Each year, critically endangered North Atlantic right whales and endangered humpback whales, fin whales and sei whales suffer death or serious injury from entanglement in fishing gear. The agency’s promised review, referred to as a “Biological Opinion” under the Endangered Species Act, will evaluate the impacts of the American lobster fishery on the survival and recovery of the species and determine whether additional risk-reduction measures will be required.
Sharon Young, marine issues field director for The HSUS said: “Death and serious injuries from entanglement in fishing gear is considered one of the greatest threats to the recovery of endangered Atlantic whales. This agreement is an important step forward in the ongoing battle to save these species that are teetering at the very brink of extinction.”
The groups filed a complaint earlier this year in the federal District Court of Massachusetts, alleging that the agency’s management of the American lobster fishery violated the Endangered Species Act and Marine Mammal Protection Act by allowing unlawful entanglements of endangered whales, and because the agency had failed to properly consider the threats the fishery poses to the species.
Jane Davenport, senior staff attorney for Defenders of Wildlife said: “There are less than 450 North Atlantic right whales left in the wild, and each year more whales die from entanglement. Once these threats are properly evaluated, steps can be taken to resolve them so that the North Atlantic right whale has a chance to recover.”
In addition to requiring a new ‘Biological Opinion,’ the agreement also requires the agency to issue final rules to prevent future entanglements in vertical lines – lines running from buoys at the top of water all the way down to lobster pots and other gear at the ocean floor – by next year. The agency first admitted these new rules were needed in 2003, and many whales have been killed or seriously injured by commercial fishing gear during the last decade that the new rules have been languishing.

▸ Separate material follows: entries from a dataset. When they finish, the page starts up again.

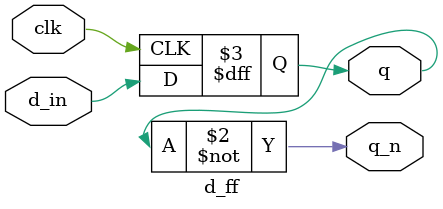
<source format=v>
module top_module (
    input clk,
    input x,
    output z
); 
    
    wire d_in1, d_in2, d_in3, q_n1, q_n2, q_n3;
    reg q1 = 0, q2 = 0, q3 = 0;
    
    d_ff dff1 (
        .clk(clk),
        .d_in(d_in1),
        .q(q1),
        .q_n(q_n1));
    
    d_ff dff2 (
        .clk(clk),
        .d_in(d_in2),
        .q(q2),
        .q_n(q_n2));
    
    d_ff dff3 (
        .clk(clk),
        .d_in(d_in3),
        .q(q3),
        .q_n(q_n3));
    
    assign {d_in1, d_in2, d_in3, z} = {x ^ q1, x & q_n2, x | q_n3, ~(q1 | q2 | q3)};
    
    
endmodule

module d_ff (
    input clk,
    input d_in,
    output reg q,
    output q_n
); 
    
    always @(posedge clk) begin
        q <= d_in;
    end
    
    assign q_n = ~q;
    
endmodule

</source>
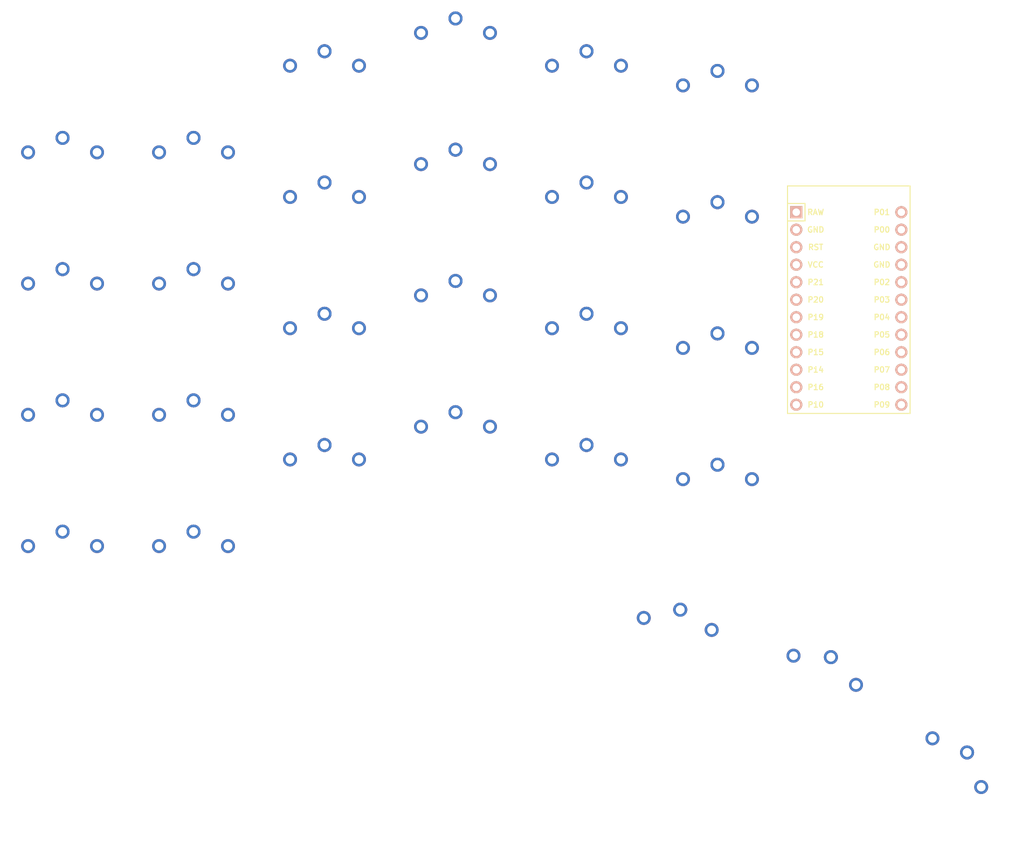
<source format=kicad_pcb>
(kicad_pcb (version 20221018) (generator pcbnew)

  (general
    (thickness 1.6)
  )

  (paper "A3")
  (title_block
    (title "simple_split")
    (rev "v1.0.0")
    (company "Unknown")
  )

  (layers
    (0 "F.Cu" signal)
    (31 "B.Cu" signal)
    (32 "B.Adhes" user "B.Adhesive")
    (33 "F.Adhes" user "F.Adhesive")
    (34 "B.Paste" user)
    (35 "F.Paste" user)
    (36 "B.SilkS" user "B.Silkscreen")
    (37 "F.SilkS" user "F.Silkscreen")
    (38 "B.Mask" user)
    (39 "F.Mask" user)
    (40 "Dwgs.User" user "User.Drawings")
    (41 "Cmts.User" user "User.Comments")
    (42 "Eco1.User" user "User.Eco1")
    (43 "Eco2.User" user "User.Eco2")
    (44 "Edge.Cuts" user)
    (45 "Margin" user)
    (46 "B.CrtYd" user "B.Courtyard")
    (47 "F.CrtYd" user "F.Courtyard")
    (48 "B.Fab" user)
    (49 "F.Fab" user)
  )

  (setup
    (pad_to_mask_clearance 0.05)
    (pcbplotparams
      (layerselection 0x00010fc_ffffffff)
      (plot_on_all_layers_selection 0x0000000_00000000)
      (disableapertmacros false)
      (usegerberextensions false)
      (usegerberattributes true)
      (usegerberadvancedattributes true)
      (creategerberjobfile true)
      (dashed_line_dash_ratio 12.000000)
      (dashed_line_gap_ratio 3.000000)
      (svgprecision 4)
      (plotframeref false)
      (viasonmask false)
      (mode 1)
      (useauxorigin false)
      (hpglpennumber 1)
      (hpglpenspeed 20)
      (hpglpendiameter 15.000000)
      (dxfpolygonmode true)
      (dxfimperialunits true)
      (dxfusepcbnewfont true)
      (psnegative false)
      (psa4output false)
      (plotreference true)
      (plotvalue true)
      (plotinvisibletext false)
      (sketchpadsonfab false)
      (subtractmaskfromsilk false)
      (outputformat 1)
      (mirror false)
      (drillshape 1)
      (scaleselection 1)
      (outputdirectory "")
    )
  )

  (net 0 "")
  (net 1 "GND")
  (net 2 "matrix_outer_bottom")
  (net 3 "matrix_outer_home")
  (net 4 "matrix_outer_top")
  (net 5 "matrix_outer_numbers")
  (net 6 "matrix_pinky_bottom")
  (net 7 "matrix_pinky_home")
  (net 8 "matrix_pinky_top")
  (net 9 "matrix_pinky_numbers")
  (net 10 "matrix_ring_bottom")
  (net 11 "matrix_ring_home")
  (net 12 "matrix_ring_top")
  (net 13 "matrix_ring_numbers")
  (net 14 "matrix_middle_bottom")
  (net 15 "matrix_middle_home")
  (net 16 "matrix_middle_top")
  (net 17 "matrix_middle_numbers")
  (net 18 "matrix_index_bottom")
  (net 19 "matrix_index_home")
  (net 20 "matrix_index_top")
  (net 21 "matrix_index_numbers")
  (net 22 "matrix_inner_bottom")
  (net 23 "matrix_inner_home")
  (net 24 "matrix_inner_top")
  (net 25 "matrix_inner_numbers")
  (net 26 "thumb_tucky")
  (net 27 "thumb_reachy")
  (net 28 "thumb_reacher")
  (net 29 "RAW")
  (net 30 "RST")
  (net 31 "VCC")
  (net 32 "P0")

  (footprint "PG1350" (layer "F.Cu") (at 170.28 150.6855))

  (footprint "PG1350" (layer "F.Cu") (at 227.28 119.0625))

  (footprint "PG1350" (layer "F.Cu") (at 208.28 152.4))

  (footprint "PG1350" (layer "F.Cu") (at 151.28 150.6855))

  (footprint "PG1350" (layer "F.Cu") (at 278.314843 200.060171 -45))

  (footprint "PG1350" (layer "F.Cu") (at 227.28 100.0125))

  (footprint "PG1350" (layer "F.Cu") (at 227.28 157.1625))

  (footprint "PG1350" (layer "F.Cu") (at 151.28 131.6355))

  (footprint "ProMicro" (layer "F.Cu") (at 265.33 131.445 -90))

  (footprint "PG1350" (layer "F.Cu") (at 170.28 112.5855))

  (footprint "PG1350" (layer "F.Cu") (at 208.28 114.3))

  (footprint "PG1350" (layer "F.Cu") (at 227.28 138.1125))

  (footprint "PG1350" (layer "F.Cu") (at 208.28 133.35))

  (footprint "PG1350" (layer "F.Cu") (at 170.28 169.7355))

  (footprint "PG1350" (layer "F.Cu") (at 189.28 157.1625))

  (footprint "PG1350" (layer "F.Cu") (at 260.237316 187.40215 -25))

  (footprint "PG1350" (layer "F.Cu") (at 246.28 140.97))

  (footprint "PG1350" (layer "F.Cu") (at 246.28 160.02))

  (footprint "PG1350" (layer "F.Cu") (at 189.28 100.0125))

  (footprint "PG1350" (layer "F.Cu") (at 151.28 169.7355))

  (footprint "PG1350" (layer "F.Cu") (at 208.28 95.25))

  (footprint "PG1350" (layer "F.Cu") (at 189.28 119.0625))

  (footprint "PG1350" (layer "F.Cu") (at 189.28 138.1125))

  (footprint "PG1350" (layer "F.Cu") (at 170.28 131.6355))

  (footprint "PG1350" (layer "F.Cu") (at 246.28 121.92))

  (footprint "PG1350" (layer "F.Cu") (at 239.853 180.975 -10))

  (footprint "PG1350" (layer "F.Cu") (at 246.28 102.87))

  (footprint "PG1350" (layer "F.Cu") (at 151.28 112.5855))

)

</source>
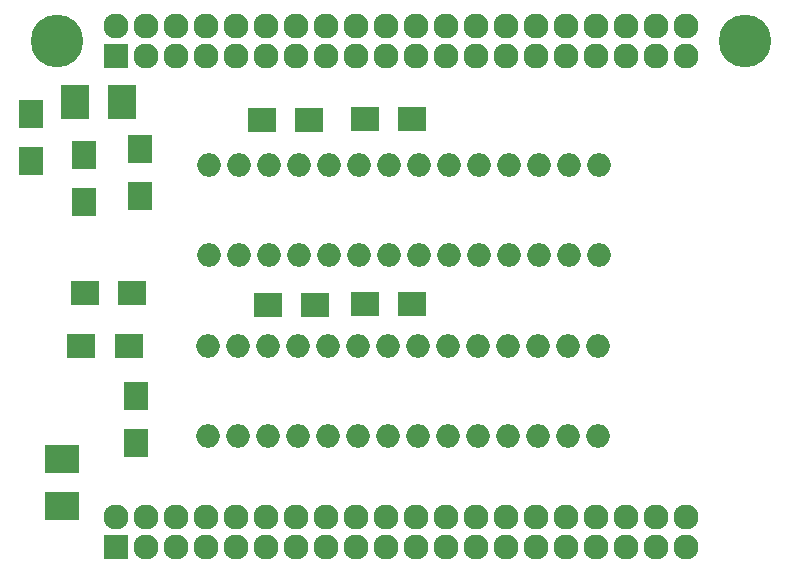
<source format=gbr>
G04 #@! TF.FileFunction,Soldermask,Top*
%FSLAX46Y46*%
G04 Gerber Fmt 4.6, Leading zero omitted, Abs format (unit mm)*
G04 Created by KiCad (PCBNEW 4.0.1-3.201512221401+6198~38~ubuntu15.10.1-stable) date Mon 19 Dec 2016 04:42:47 PM PST*
%MOMM*%
G01*
G04 APERTURE LIST*
%ADD10C,0.100000*%
%ADD11C,4.464000*%
%ADD12R,2.400000X2.000000*%
%ADD13R,2.400000X2.900000*%
%ADD14R,2.127200X2.127200*%
%ADD15O,2.127200X2.127200*%
%ADD16R,2.400000X2.100000*%
%ADD17R,2.100000X2.400000*%
%ADD18O,2.000000X2.000000*%
%ADD19R,2.900000X2.400000*%
%ADD20R,2.000000X2.400000*%
G04 APERTURE END LIST*
D10*
D11*
X100000000Y-50000000D03*
D12*
X121875000Y-72290000D03*
X117875000Y-72290000D03*
X126030000Y-72200000D03*
X130030000Y-72200000D03*
D13*
X105480000Y-55115000D03*
X101480000Y-55115000D03*
D12*
X121335000Y-56670000D03*
X117335000Y-56670000D03*
X126030000Y-56580000D03*
X130030000Y-56580000D03*
D14*
X105000000Y-92795000D03*
D15*
X105000000Y-90255000D03*
X107540000Y-92795000D03*
X107540000Y-90255000D03*
X110080000Y-92795000D03*
X110080000Y-90255000D03*
X112620000Y-92795000D03*
X112620000Y-90255000D03*
X115160000Y-92795000D03*
X115160000Y-90255000D03*
X117700000Y-92795000D03*
X117700000Y-90255000D03*
X120240000Y-92795000D03*
X120240000Y-90255000D03*
X122780000Y-92795000D03*
X122780000Y-90255000D03*
X125320000Y-92795000D03*
X125320000Y-90255000D03*
X127860000Y-92795000D03*
X127860000Y-90255000D03*
X130400000Y-92795000D03*
X130400000Y-90255000D03*
X132940000Y-92795000D03*
X132940000Y-90255000D03*
X135480000Y-92795000D03*
X135480000Y-90255000D03*
X138020000Y-92795000D03*
X138020000Y-90255000D03*
X140560000Y-92795000D03*
X140560000Y-90255000D03*
X143100000Y-92795000D03*
X143100000Y-90255000D03*
X145640000Y-92795000D03*
X145640000Y-90255000D03*
X148180000Y-92795000D03*
X148180000Y-90255000D03*
X150720000Y-92795000D03*
X150720000Y-90255000D03*
X153260000Y-92795000D03*
X153260000Y-90255000D03*
D14*
X105000000Y-51275000D03*
D15*
X105000000Y-48735000D03*
X107540000Y-51275000D03*
X107540000Y-48735000D03*
X110080000Y-51275000D03*
X110080000Y-48735000D03*
X112620000Y-51275000D03*
X112620000Y-48735000D03*
X115160000Y-51275000D03*
X115160000Y-48735000D03*
X117700000Y-51275000D03*
X117700000Y-48735000D03*
X120240000Y-51275000D03*
X120240000Y-48735000D03*
X122780000Y-51275000D03*
X122780000Y-48735000D03*
X125320000Y-51275000D03*
X125320000Y-48735000D03*
X127860000Y-51275000D03*
X127860000Y-48735000D03*
X130400000Y-51275000D03*
X130400000Y-48735000D03*
X132940000Y-51275000D03*
X132940000Y-48735000D03*
X135480000Y-51275000D03*
X135480000Y-48735000D03*
X138020000Y-51275000D03*
X138020000Y-48735000D03*
X140560000Y-51275000D03*
X140560000Y-48735000D03*
X143100000Y-51275000D03*
X143100000Y-48735000D03*
X145640000Y-51275000D03*
X145640000Y-48735000D03*
X148180000Y-51275000D03*
X148180000Y-48735000D03*
X150720000Y-51275000D03*
X150720000Y-48735000D03*
X153260000Y-51275000D03*
X153260000Y-48735000D03*
D16*
X102370000Y-71335000D03*
X106370000Y-71335000D03*
X102065000Y-75760000D03*
X106065000Y-75760000D03*
D17*
X102250000Y-63590000D03*
X102250000Y-59590000D03*
X106980000Y-59130000D03*
X106980000Y-63130000D03*
X106675000Y-80000000D03*
X106675000Y-84000000D03*
D18*
X145890000Y-60430000D03*
X143350000Y-60430000D03*
X140810000Y-60430000D03*
X138270000Y-60430000D03*
X135730000Y-60430000D03*
X133190000Y-60430000D03*
X130650000Y-60430000D03*
X128110000Y-60430000D03*
X125570000Y-60430000D03*
X123030000Y-60430000D03*
X120490000Y-60430000D03*
X117950000Y-60430000D03*
X115410000Y-60430000D03*
X112870000Y-60430000D03*
X112870000Y-68050000D03*
X115410000Y-68050000D03*
X117950000Y-68050000D03*
X120490000Y-68050000D03*
X123030000Y-68050000D03*
X125570000Y-68050000D03*
X128110000Y-68050000D03*
X130650000Y-68050000D03*
X133190000Y-68050000D03*
X135730000Y-68050000D03*
X138270000Y-68050000D03*
X140810000Y-68050000D03*
X143350000Y-68050000D03*
X145890000Y-68050000D03*
X145785000Y-75810000D03*
X143245000Y-75810000D03*
X140705000Y-75810000D03*
X138165000Y-75810000D03*
X135625000Y-75810000D03*
X133085000Y-75810000D03*
X130545000Y-75810000D03*
X128005000Y-75810000D03*
X125465000Y-75810000D03*
X122925000Y-75810000D03*
X120385000Y-75810000D03*
X117845000Y-75810000D03*
X115305000Y-75810000D03*
X112765000Y-75810000D03*
X112765000Y-83430000D03*
X115305000Y-83430000D03*
X117845000Y-83430000D03*
X120385000Y-83430000D03*
X122925000Y-83430000D03*
X125465000Y-83430000D03*
X128005000Y-83430000D03*
X130545000Y-83430000D03*
X133085000Y-83430000D03*
X135625000Y-83430000D03*
X138165000Y-83430000D03*
X140705000Y-83430000D03*
X143245000Y-83430000D03*
X145785000Y-83430000D03*
D11*
X158260000Y-50000000D03*
D19*
X100375000Y-89355000D03*
X100375000Y-85355000D03*
D20*
X97760000Y-56130000D03*
X97760000Y-60130000D03*
M02*

</source>
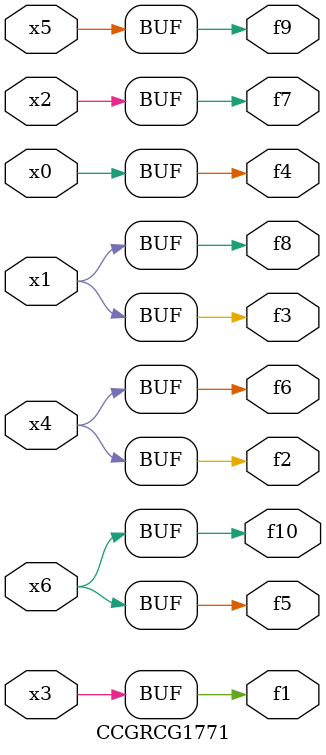
<source format=v>
module CCGRCG1771(
	input x0, x1, x2, x3, x4, x5, x6,
	output f1, f2, f3, f4, f5, f6, f7, f8, f9, f10
);
	assign f1 = x3;
	assign f2 = x4;
	assign f3 = x1;
	assign f4 = x0;
	assign f5 = x6;
	assign f6 = x4;
	assign f7 = x2;
	assign f8 = x1;
	assign f9 = x5;
	assign f10 = x6;
endmodule

</source>
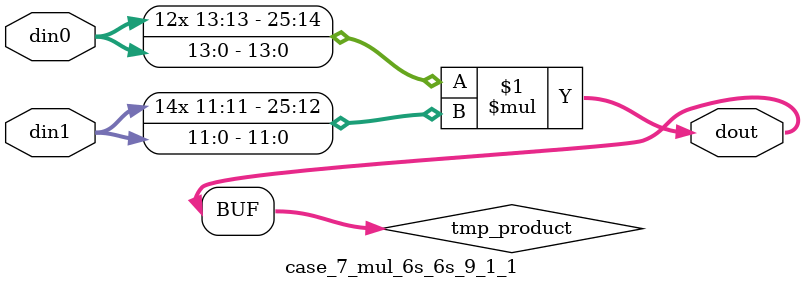
<source format=v>

`timescale 1 ns / 1 ps

 module case_7_mul_6s_6s_9_1_1(din0, din1, dout);
parameter ID = 1;
parameter NUM_STAGE = 0;
parameter din0_WIDTH = 14;
parameter din1_WIDTH = 12;
parameter dout_WIDTH = 26;

input [din0_WIDTH - 1 : 0] din0; 
input [din1_WIDTH - 1 : 0] din1; 
output [dout_WIDTH - 1 : 0] dout;

wire signed [dout_WIDTH - 1 : 0] tmp_product;



























assign tmp_product = $signed(din0) * $signed(din1);








assign dout = tmp_product;





















endmodule

</source>
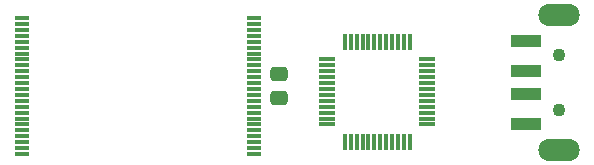
<source format=gbr>
%TF.GenerationSoftware,KiCad,Pcbnew,(6.0.5)*%
%TF.CreationDate,2023-05-24T20:51:29+03:00*%
%TF.ProjectId,USB_MASS_STORAGE_DEVICE,5553425f-4d41-4535-935f-53544f524147,rev?*%
%TF.SameCoordinates,Original*%
%TF.FileFunction,Soldermask,Top*%
%TF.FilePolarity,Negative*%
%FSLAX46Y46*%
G04 Gerber Fmt 4.6, Leading zero omitted, Abs format (unit mm)*
G04 Created by KiCad (PCBNEW (6.0.5)) date 2023-05-24 20:51:29*
%MOMM*%
%LPD*%
G01*
G04 APERTURE LIST*
G04 Aperture macros list*
%AMRoundRect*
0 Rectangle with rounded corners*
0 $1 Rounding radius*
0 $2 $3 $4 $5 $6 $7 $8 $9 X,Y pos of 4 corners*
0 Add a 4 corners polygon primitive as box body*
4,1,4,$2,$3,$4,$5,$6,$7,$8,$9,$2,$3,0*
0 Add four circle primitives for the rounded corners*
1,1,$1+$1,$2,$3*
1,1,$1+$1,$4,$5*
1,1,$1+$1,$6,$7*
1,1,$1+$1,$8,$9*
0 Add four rect primitives between the rounded corners*
20,1,$1+$1,$2,$3,$4,$5,0*
20,1,$1+$1,$4,$5,$6,$7,0*
20,1,$1+$1,$6,$7,$8,$9,0*
20,1,$1+$1,$8,$9,$2,$3,0*%
G04 Aperture macros list end*
%ADD10R,1.275000X0.300000*%
%ADD11C,1.100000*%
%ADD12R,2.500000X1.100000*%
%ADD13O,3.500000X1.900000*%
%ADD14R,1.475000X0.300000*%
%ADD15R,0.300000X1.475000*%
%ADD16RoundRect,0.250000X0.475000X-0.337500X0.475000X0.337500X-0.475000X0.337500X-0.475000X-0.337500X0*%
G04 APERTURE END LIST*
D10*
%TO.C,K9GAG08U0E*%
X138238000Y-90375000D03*
X138238000Y-90875000D03*
X138238000Y-91375000D03*
X138238000Y-91875000D03*
X138238000Y-92375000D03*
X138238000Y-92875000D03*
X138238000Y-93375000D03*
X138238000Y-93875000D03*
X138238000Y-94375000D03*
X138238000Y-94875000D03*
X138238000Y-95375000D03*
X138238000Y-95875000D03*
X138238000Y-96375000D03*
X138238000Y-96875000D03*
X138238000Y-97375000D03*
X138238000Y-97875000D03*
X138238000Y-98375000D03*
X138238000Y-98875000D03*
X138238000Y-99375000D03*
X138238000Y-99875000D03*
X138238000Y-100375000D03*
X138238000Y-100875000D03*
X138238000Y-101375000D03*
X138238000Y-101875000D03*
X118562000Y-101875000D03*
X118562000Y-101375000D03*
X118562000Y-100875000D03*
X118562000Y-100375000D03*
X118562000Y-99875000D03*
X118562000Y-99375000D03*
X118562000Y-98875000D03*
X118562000Y-98375000D03*
X118562000Y-97875000D03*
X118562000Y-97375000D03*
X118562000Y-96875000D03*
X118562000Y-96375000D03*
X118562000Y-95875000D03*
X118562000Y-95375000D03*
X118562000Y-94875000D03*
X118562000Y-94375000D03*
X118562000Y-93875000D03*
X118562000Y-93375000D03*
X118562000Y-92875000D03*
X118562000Y-92375000D03*
X118562000Y-91875000D03*
X118562000Y-91375000D03*
X118562000Y-90875000D03*
X118562000Y-90375000D03*
%TD*%
D11*
%TO.C,REF\u002A\u002A*%
X164050000Y-98125000D03*
X164050000Y-93525000D03*
D12*
X161300000Y-92325000D03*
X161300000Y-94825000D03*
X161300000Y-96825000D03*
X161300000Y-99325000D03*
D13*
X164050000Y-101525000D03*
X164050000Y-90125000D03*
%TD*%
D14*
%TO.C,ST72681*%
X144437000Y-99375000D03*
X144437000Y-98875000D03*
X144437000Y-98375000D03*
X144437000Y-97875000D03*
X144437000Y-97375000D03*
X144437000Y-96875000D03*
X144437000Y-96375000D03*
X144437000Y-95875000D03*
X144437000Y-95375000D03*
X144437000Y-94875000D03*
X144437000Y-94375000D03*
X144437000Y-93875000D03*
D15*
X145925000Y-92387000D03*
X146425000Y-92387000D03*
X146925000Y-92387000D03*
X147425000Y-92387000D03*
X147925000Y-92387000D03*
X148425000Y-92387000D03*
X148925000Y-92387000D03*
X149425000Y-92387000D03*
X149925000Y-92387000D03*
X150425000Y-92387000D03*
X150925000Y-92387000D03*
X151425000Y-92387000D03*
D14*
X152913000Y-93875000D03*
X152913000Y-94375000D03*
X152913000Y-94875000D03*
X152913000Y-95375000D03*
X152913000Y-95875000D03*
X152913000Y-96375000D03*
X152913000Y-96875000D03*
X152913000Y-97375000D03*
X152913000Y-97875000D03*
X152913000Y-98375000D03*
X152913000Y-98875000D03*
X152913000Y-99375000D03*
D15*
X151425000Y-100863000D03*
X150925000Y-100863000D03*
X150425000Y-100863000D03*
X149925000Y-100863000D03*
X149425000Y-100863000D03*
X148925000Y-100863000D03*
X148425000Y-100863000D03*
X147925000Y-100863000D03*
X147425000Y-100863000D03*
X146925000Y-100863000D03*
X146425000Y-100863000D03*
X145925000Y-100863000D03*
%TD*%
D16*
%TO.C,100nF*%
X140375000Y-95087500D03*
X140375000Y-97162500D03*
%TD*%
M02*

</source>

Regina Asmutis-Silvia, executive director for Whale and Dolphin Conservation, North America said: “We are pleased that the agency has finally agreed to issue new protective measures for endangered whales in the Atlantic. Rather than wasting time and resources in litigation, the parties can now work together to prevent the extinction of these magnificent and highly endangered whales.”
- The right whale, humpback whale, fin whale, and sei whale are all endangered whales whose habitat spans the Eastern Seaboard of the United States from Florida north to Canada.
- Any line rising into the water column has the potential to entangle a whale. Whales can become entangled when they encounter and swim into a line, or move along that line until they come up against something like a buoy that can be caught in their mouth, fin, around the tail stock or some other body part.
- Entanglement can result in immediate death from drowning, or the animals can die over an extended time period as they become incapacitated by injuries or infections caused by the entanglement. Prolonged entanglement can also make the animals less able to fight infection or disease, and may make them more prone to ship strikes.
- The North Atlantic right whale is critically endangered. The population was decimated by commercial whaling in the last century, and despite being protected since 1970, has not recovered. Scientists estimate that if current trends continue, the species could go extinct in less than 200 years.
- Entanglement in fishing gear and collisions with ships are the two primary threats to right whales.